Reporter: Melissa McKinney
Another night, another search. It's a typical evening for the Coffee County Sheriff's Department as they hunt for one thing.
"Meth," says Sheriff's Deputy, Neal Bradley.
A meth raid. It's one of nearly 50 for the department in 4 months.
"See it? It's methamphetamine," says Tony Harrison, as deputies test a substance found in one man's car.
Once again, they got exactly what they wanted--meth and its trappings.
"This is a glass pipe that's used to smoke methamphetamine," explains Harrison, now inside the house where the man lives.
As meth use increases statewide, Coffee County deputies take it seriously.
"Sometimes we'll go out everyday looking for people that's purchasing pseudos and manufacturing meth," says Harrison.
The raid is typically an end of what begins on a store shelf.

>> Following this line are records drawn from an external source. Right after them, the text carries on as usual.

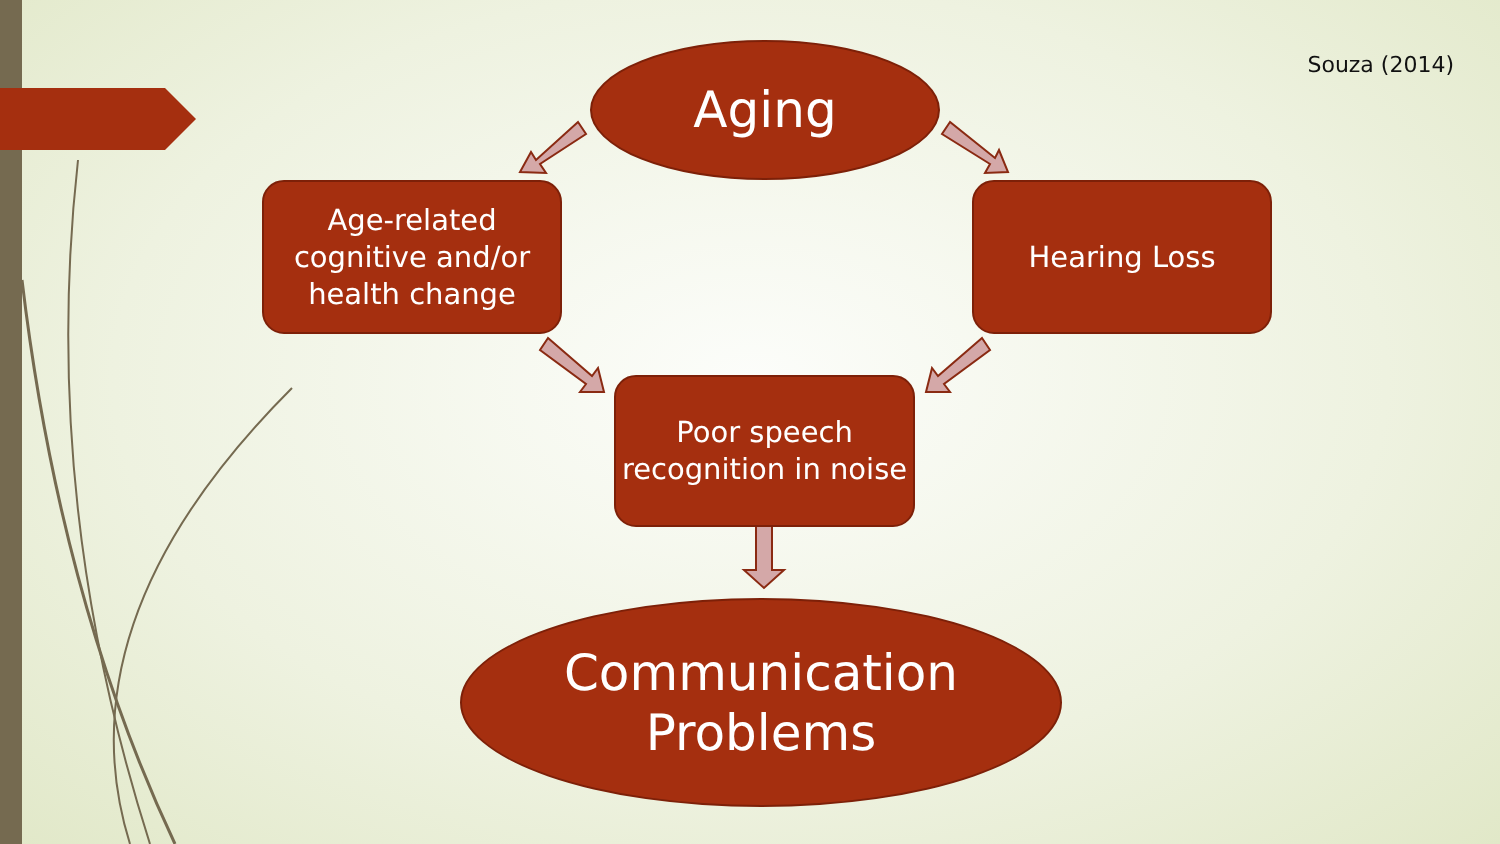Souza (2014) Aging
Age-related cognitive and/or health change
Hearing Loss
Poor speech recognition in noise
Communication
Problems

"Pseudos" or pseudoephedrine is an over the counter drug used to battle the common cold.
And federal law states the total amount of pseudoephedrine one person can buy in a day is 3.6 grams.
But because drug stores can't monitor what the other one sells, an undercover sheriff's deputy shows how easily meth users can beat the system.
"I'm going in to the pharmacies here in Enterprise, Alabama...numerous pharmacies to buy the maximum amount of pseudoephedrine," says the investigator.
Start with "Store A." The deputy comes out with two boxes.
"Total of 2.88 grams," he says.
Now on to "Store B," where clerks don't know he's already close to the daily limit.
"I just bought a box of 96 tablets, 30 mg each tablet, 2.88 grams."
Within 30 minutes time the undercover investigator purchased 5.76 grams of pseudoephedrine. That's 2 grams more than the daily limit per person. And it all came from drug stores within a block of each other.
And he says anyone can do what he did.
Users think they're beating the system, but the system's actually beating them. Every time a person buys pseudo, they sign a store log. And even though pharmacies can't keep track of each other's logs, Lieutenant Deke Skinner does. With logs from every drug store in Coffee County, he makes note of who's buying and how much.
"In order to catch someone actually manufacturing methamphetamine, you have to do this on a daily basis," says Skinner.
To aid in the daily hunt, sheriff's deputies are also taking part in a pilot program. It's called MethCheck, and it's the first one in Alabama. It allows law enforcement and drug stores to monitor pseudo purchases electronically, in real time.
"If they're trying to buy more than they're allowed to legally, the system will tell the store, this person cannot do this because they're over the limit," says a MethCheck representative.
And while they may only find one gram of meth this time, it's another user off the streets and on his way to rehab, as Coffee County deputies do their job.